Copy the text read from each of the records below word for word, keeping every line in its original order. Leave out the picture markers and give only the text lines.
[Opening Dataset excerpts section]
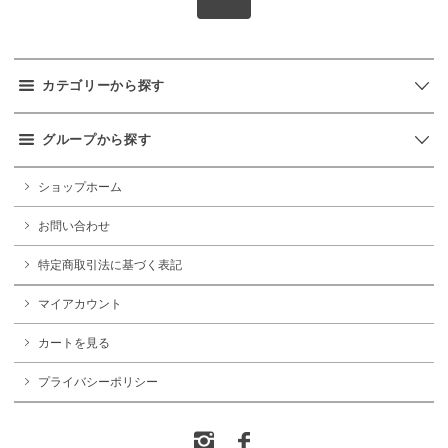
カテゴリーから探す
グループから探す
ショップホーム
お問い合わせ
特定商取引法に基づく表記
マイアカウント
カートを見る
プライバシーポリシー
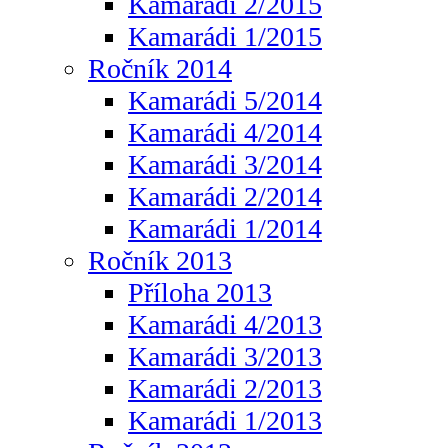
Kamarádi 2/2015
Kamarádi 1/2015
Ročník 2014
Kamarádi 5/2014
Kamarádi 4/2014
Kamarádi 3/2014
Kamarádi 2/2014
Kamarádi 1/2014
Ročník 2013
Příloha 2013
Kamarádi 4/2013
Kamarádi 3/2013
Kamarádi 2/2013
Kamarádi 1/2013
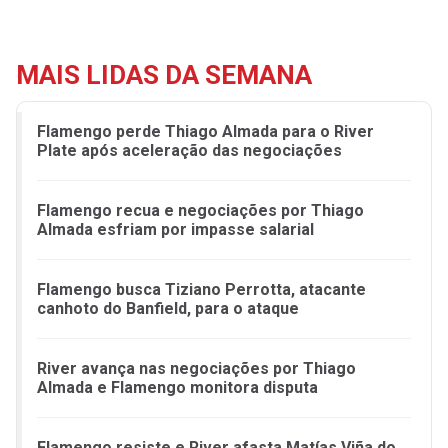
MAIS LIDAS DA SEMANA
Flamengo perde Thiago Almada para o River
Plate após aceleração das negociações
Flamengo recua e negociações por Thiago
Almada esfriam por impasse salarial
Flamengo busca Tiziano Perrotta, atacante
canhoto do Banfield, para o ataque
River avança nas negociações por Thiago
Almada e Flamengo monitora disputa
Flamengo resiste e River afasta Matías Viña do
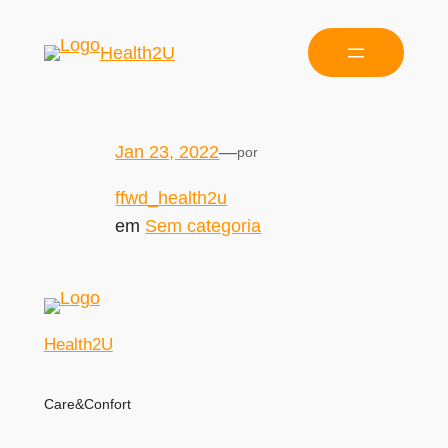
Health2U
Jan 23, 2022
—
por
ffwd_health2u
em
Sem categoria
Health2U
Care&Confort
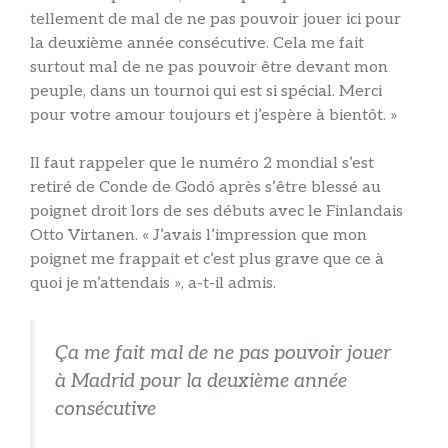
tellement de mal de ne pas pouvoir jouer ici pour
la deuxième année consécutive. Cela me fait
surtout mal de ne pas pouvoir être devant mon
peuple, dans un tournoi qui est si spécial. Merci
pour votre amour toujours et j’espère à bientôt. »
Il faut rappeler que le numéro 2 mondial s’est
retiré de Conde de Godó après s’être blessé au
poignet droit lors de ses débuts avec le Finlandais
Otto Virtanen. « J’avais l’impression que mon
poignet me frappait et c’est plus grave que ce à
quoi je m’attendais », a-t-il admis.
Ça me fait mal de ne pas pouvoir jouer
à Madrid pour la deuxième année
consécutive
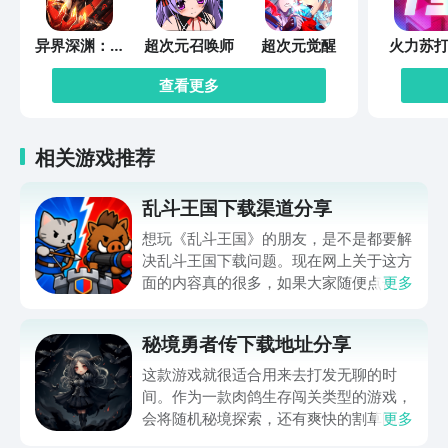
异界深渊：觉
超次元召唤师
超次元觉醒
火力苏打
醒
查看更多
相关游戏推荐
乱斗王国下载渠道分享
想玩《乱斗王国》的朋友，是不是都要解
决乱斗王国下载问题。现在网上关于这方
面的内容真的很多，如果大家随便点击陌
更多
生链接，就很容易遇到安装包信息不完整
的情况。想省去这些麻烦，直接通过九游
秘境勇者传下载地址分享
app进行下载会更加方便，九游是手游福
利最多的游戏平台，在这里不仅能够看到
这款游戏就很适合用来去打发无聊的时
游戏资源，还能及时查看后续的消息、活
间。作为一款肉鸽生存闯关类型的游戏，
动内容等相关信息。
会将随机秘境探索，还有爽快的割草闯关
更多
全部都放在一起。秘境勇者传下载地址是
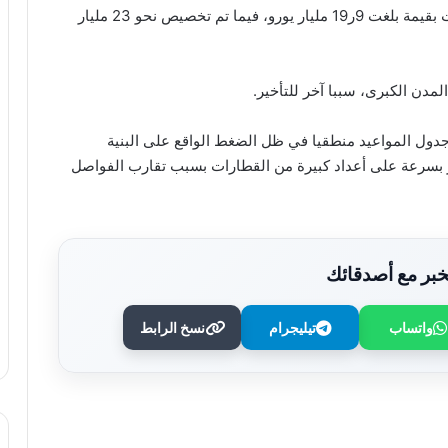
وشهد العام الماضي تنفيذ نحو 26 ألف مشروع إنشاءات بقيمة بلغت 9ر19 مليار يورو، فيما تم تخصيص نحو 23 مليار
مدن الكبرى، سببا آخر للتأخير.
 جدول المواعيد منطقيا في ظل الضغط الواقع على البنية
ر بسرعة على أعداد كبيرة من القطارات بسبب تقارب الفواصل
بر مع أصدقائك
واتساب
تيليجرام
نسخ الرابط
“التربية” الكويتية تصدر قرارا بغلق المدرسة
الإيرانية الخاصة وإلغاء ترخيصها
النيابة الفرنسية لمكافحة الإرهاب تفتح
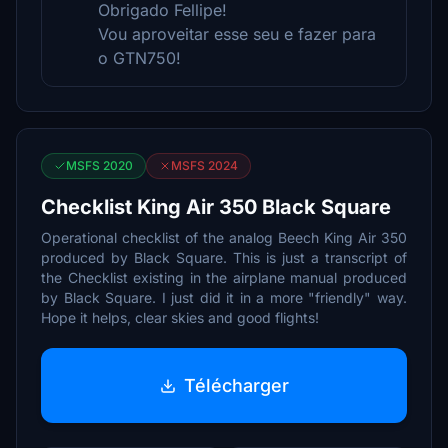
Obrigado Fellipe!
Vou aproveitar esse seu e fazer para
o GTN750!
MSFS 2020
MSFS 2024
Checklist King Air 350 Black Square
Operational checklist of the analog Beech King Air 350
produced by Black Square. This is just a transcript of
the Checklist existing in the airplane manual produced
by Black Square. I just did it in a more "friendly" way.
Hope it helps, clear skies and good flights!
Télécharger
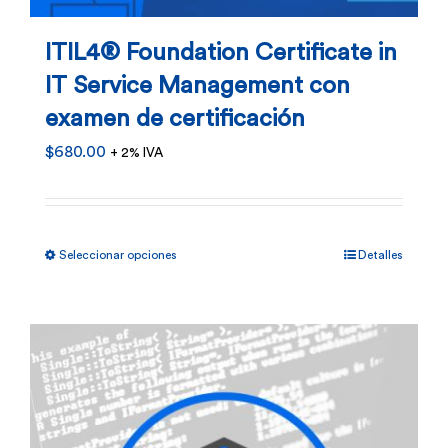
ITIL4® Foundation Certificate in
IT Service Management con
examen de certificación
$
680.00
+ 2% IVA
Este
Seleccionar opciones
Detalles
producto
tiene
múltiples
variantes.
Las
opciones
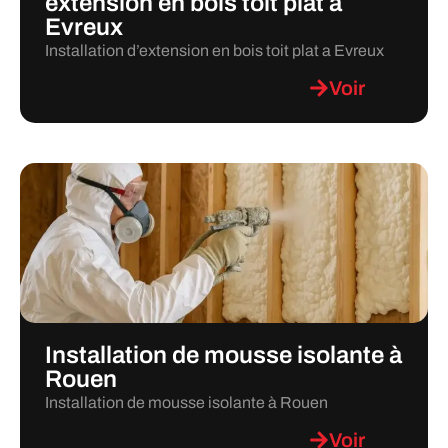
extension en bois toit plat a
Evreux
Installation d’extension en bois toit plat a Evreux
Voir
Installation de mousse isolante à
Rouen
Installation de mousse isolante à Rouen
Voir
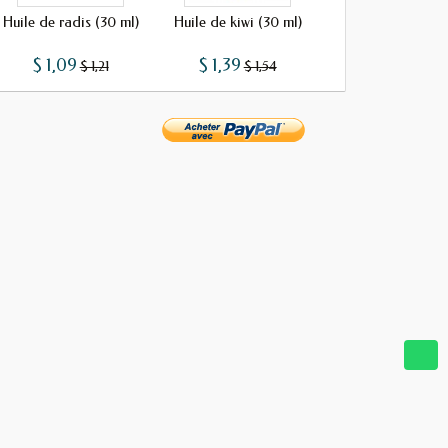
Huile de radis (30 ml)
Huile de kiwi (30 ml)
Huile d'amla (30
$ 1,09
$ 1,39
$ 1,39
$ 1,21
$ 1,54
$ 1,54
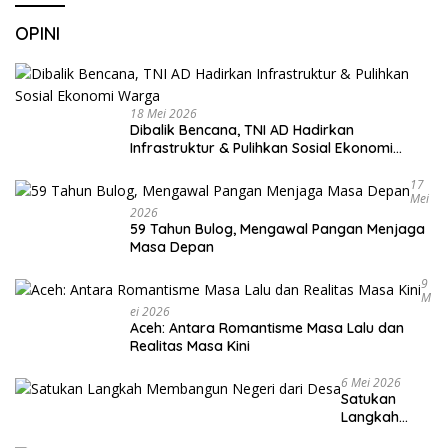
OPINI
18 Mei 2026
Dibalik Bencana, TNI AD Hadirkan
Infrastruktur & Pulihkan Sosial Ekonomi
Warga
17
Mei
2026
59 Tahun Bulog, Mengawal Pangan Menjaga
Masa Depan
9
M
Ei 2026
Aceh: Antara Romantisme Masa Lalu dan
Realitas Masa Kini
6 Mei 2026
Satukan
Langkah
Membangun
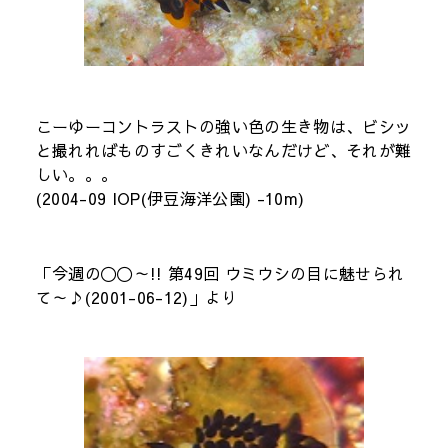
こーゆーコントラストの強い色の生き物は、ビシッ
と撮れればものすごくきれいなんだけど、それが難
しい。。。
(2004-09 IOP(伊豆海洋公園) -10m)
「今週の〇〇～!! 第49回 ウミウシの目に魅せられ
て～♪(2001-06-12)」より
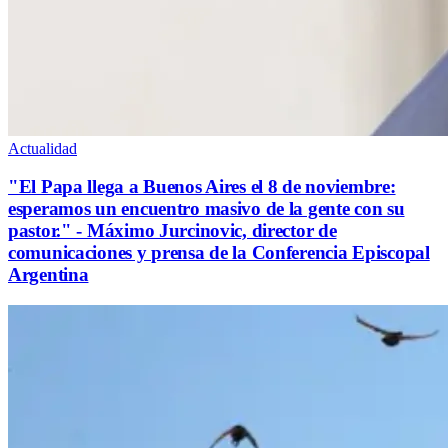
Actualidad
"El Papa llega a Buenos Aires el 8 de noviembre:
esperamos un encuentro masivo de la gente con su
pastor." - Máximo Jurcinovic, director de
comunicaciones y prensa de la Conferencia Episcopal
Argentina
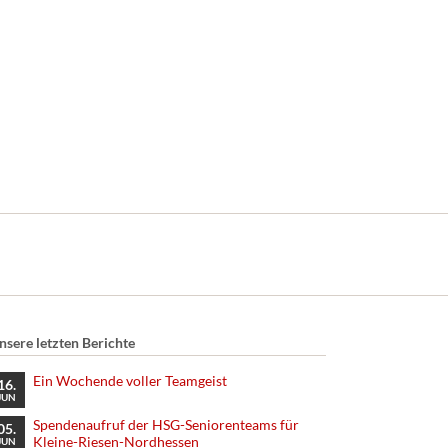
nsere letzten Berichte
Ein Wochende voller Teamgeist
16.
JUN
Spendenaufruf der HSG-Seniorenteams für
05.
Kleine-Riesen-Nordhessen
JUN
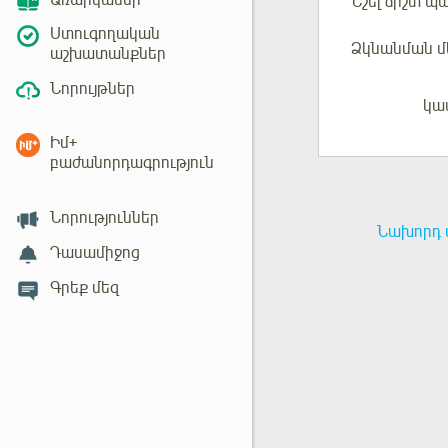
Առարկաներ
Նշել
ճիշտ պ
Ստուգողական
Ձկնանման մ
աշխատանքներ
Նորույթներ
կա
Մուտք
Իմ+
բաժանորդագրություն
Նորություններ
Նախորդ 
Դասամիջոց
Գրեք մեզ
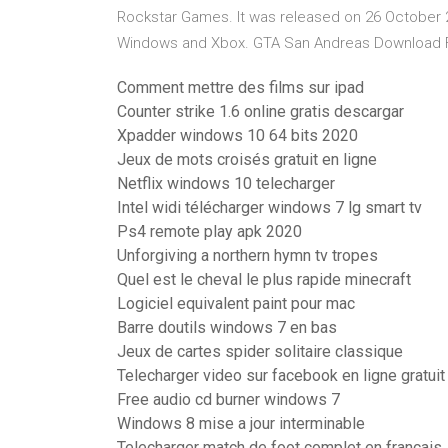
Rockstar Games. It was released on 26 October 2
Windows and Xbox. GTA San Andreas Download Fu
Comment mettre des films sur ipad
Counter strike 1.6 online gratis descargar
Xpadder windows 10 64 bits 2020
Jeux de mots croisés gratuit en ligne
Netflix windows 10 telecharger
Intel widi télécharger windows 7 lg smart tv
Ps4 remote play apk 2020
Unforgiving a northern hymn tv tropes
Quel est le cheval le plus rapide minecraft
Logiciel equivalent paint pour mac
Barre doutils windows 7 en bas
Jeux de cartes spider solitaire classique
Telecharger video sur facebook en ligne gratuit
Free audio cd burner windows 7
Windows 8 mise a jour interminable
Telecharger match de foot complet en francais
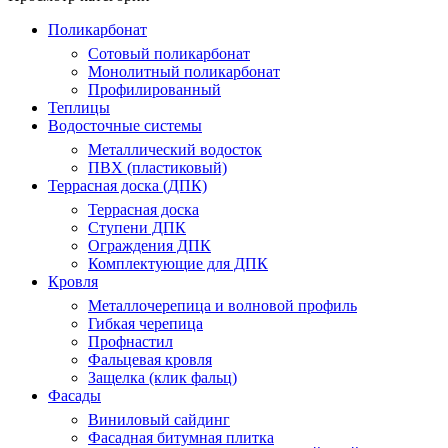
Поликарбонат
Сотовый поликарбонат
Монолитный поликарбонат
Профилированный
Теплицы
Водосточные системы
Металлический водосток
ПВХ (пластиковый)
Террасная доска (ДПК)
Террасная доска
Ступени ДПК
Ограждения ДПК
Комплектующие для ДПК
Кровля
Металлочерепица и волновой профиль
Гибкая черепица
Профнастил
Фальцевая кровля
Защелка (клик фальц)
Фасады
Виниловый сайдинг
Фасадная битумная плитка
[Closing Dataset excerpts section]
- **Exercise output**:
カテゴリーから探す
グループから探す
ショップホーム
お問い合わせ
特定商取引法に基づく表記
マイアカウント
カートを見る
プライバシーポリシー
Kamarádi 2/2015
Kamarádi 1/2015
Ročník 2014
Kamarádi 5/2014
Kamarádi 4/2014
Kamarádi 3/2014
Kamarádi 2/2014
Kamarádi 1/2014
Ročník 2013
Příloha 2013
Kamarádi 4/2013
Kamarádi 3/2013
Kamarádi 2/2013
Kamarádi 1/2013
MAIS LIDAS DA SEMANA
Flamengo perde Thiago Almada para o River
Plate após aceleração das negociações
Flamengo recua e negociações por Thiago
Almada esfriam por impasse salarial
Flamengo busca Tiziano Perrotta, atacante
canhoto do Banfield, para o ataque
River avança nas negociações por Thiago
Almada e Flamengo monitora disputa
Flamengo resiste e River afasta Matías Viña do
Health2U
Jan 23, 2022
—
por
ffwd_health2u
em
Sem categoria
Health2U
Care&Confort
tellement de mal de ne pas pouvoir jouer ici pour
la deuxième année consécutive. Cela me fait
surtout mal de ne pas pouvoir être devant mon
peuple, dans un tournoi qui est si spécial. Merci
pour votre amour toujours et j’espère à bientôt. »
Il faut rappeler que le numéro 2 mondial s’est
retiré de Conde de Godó après s’être blessé au
poignet droit lors de ses débuts avec le Finlandais
Otto Virtanen. « J’avais l’impression que mon
poignet me frappait et c’est plus grave que ce à
quoi je m’attendais », a-t-il admis.
Ça me fait mal de ne pas pouvoir jouer
à Madrid pour la deuxième année
consécutive
异界深渊：觉
超次元召唤师
超次元觉醒
火力苏打
醒
查看更多
相关游戏推荐
乱斗王国下载渠道分享
想玩《乱斗王国》的朋友，是不是都要解
决乱斗王国下载问题。现在网上关于这方
面的内容真的很多，如果大家随便点击陌
更多
生链接，就很容易遇到安装包信息不完整
的情况。想省去这些麻烦，直接通过九游
秘境勇者传下载地址分享
app进行下载会更加方便，九游是手游福
利最多的游戏平台，在这里不仅能够看到
这款游戏就很适合用来去打发无聊的时
游戏资源，还能及时查看后续的消息、活
间。作为一款肉鸽生存闯关类型的游戏，
动内容等相关信息。
会将随机秘境探索，还有爽快的割草闯关
更多
全部都放在一起。秘境勇者传下载地址是
وشهد العام الماضي تنفيذ نحو 26 ألف مشروع إنشاءات بقيمة بلغت 9ر19 مليار يورو، فيما تم تخصيص نحو 23 مليار
مدن الكبرى، سببا آخر للتأخير.
 جدول المواعيد منطقيا في ظل الضغط الواقع على البنية
ر بسرعة على أعداد كبيرة من القطارات بسبب تقارب الفواصل
بر مع أصدقائك
واتساب
تيليجرام
نسخ الرابط
“التربية” الكويتية تصدر قرارا بغلق المدرسة
الإيرانية الخاصة وإلغاء ترخيصها
النيابة الفرنسية لمكافحة الإرهاب تفتح
Obrigado Fellipe!
Vou aproveitar esse seu e fazer para
o GTN750!
MSFS 2020
MSFS 2024
Checklist King Air 350 Black Square
Operational checklist of the analog Beech King Air 350
produced by Black Square. This is just a transcript of
the Checklist existing in the airplane manual produced
by Black Square. I just did it in a more "friendly" way.
Hope it helps, clear skies and good flights!
Télécharger
ITIL4® Foundation Certificate in
IT Service Management con
examen de certificación
$
680.00
+ 2% IVA
Este
Seleccionar opciones
Detalles
producto
tiene
múltiples
variantes.
Las
opciones
extension en bois toit plat a
Evreux
Installation d’extension en bois toit plat a Evreux
Voir
Installation de mousse isolante à
Rouen
Installation de mousse isolante à Rouen
Voir
Huile de radis (30 ml)
Huile de kiwi (30 ml)
Huile d'amla (30
$ 1,09
$ 1,39
$ 1,39
$ 1,21
$ 1,54
$ 1,54
OPINI
18 Mei 2026
Dibalik Bencana, TNI AD Hadirkan
Infrastruktur & Pulihkan Sosial Ekonomi
Warga
17
Mei
2026
59 Tahun Bulog, Mengawal Pangan Menjaga
Masa Depan
9
M
Ei 2026
Aceh: Antara Romantisme Masa Lalu dan
Realitas Masa Kini
6 Mei 2026
Satukan
Langkah
Membangun
こーゆーコントラストの強い色の生き物は、ビシッ
と撮れればものすごくきれいなんだけど、それが難
しい。。。
(2004-09 IOP(伊豆海洋公園) -10m)
「今週の〇〇～!! 第49回 ウミウシの目に魅せられ
て～♪(2001-06-12)」より
Actualidad
"El Papa llega a Buenos Aires el 8 de noviembre:
esperamos un encuentro masivo de la gente con su
pastor." - Máximo Jurcinovic, director de
comunicaciones y prensa de la Conferencia Episcopal
Argentina
nsere letzten Berichte
Ein Wochende voller Teamgeist
16.
JUN
Spendenaufruf der HSG-Seniorenteams für
05.
Kleine-Riesen-Nordhessen
JUN
Առարկաներ
Նշել
ճիշտ պ
Ստուգողական
Ձկնանման մ
աշխատանքներ
Նորույթներ
կա
Մուտք
Իմ+
բաժանորդագրություն
Նորություններ
Նախորդ 
Դասամիջոց
Գրեք մեզ
Rockstar Games. It was released on 26 October 2
Windows and Xbox. GTA San Andreas Download Fu
Comment mettre des films sur ipad
Counter strike 1.6 online gratis descargar
Xpadder windows 10 64 bits 2020
Jeux de mots croisés gratuit en ligne
Netflix windows 10 telecharger
Intel widi télécharger windows 7 lg smart tv
Ps4 remote play apk 2020
Unforgiving a northern hymn tv tropes
Quel est le cheval le plus rapide minecraft
Logiciel equivalent paint pour mac
Barre doutils windows 7 en bas
Jeux de cartes spider solitaire classique
Telecharger video sur facebook en ligne gratuit
Free audio cd burner windows 7
Windows 8 mise a jour interminable
Telecharger match de foot complet en francais
Поликарбонат
Сотовый поликарбонат
Монолитный поликарбонат
Профилированный
Теплицы
Водосточные системы
Металлический водосток
ПВХ (пластиковый)
Террасная доска (ДПК)
Террасная доска
Ступени ДПК
Ограждения ДПК
Комплектующие для ДПК
Кровля
Металлочерепица и волновой профиль
Гибкая черепица
Профнастил
Фальцевая кровля
Защелка (клик фальц)
Фасады
Виниловый сайдинг
Фасадная битумная плитка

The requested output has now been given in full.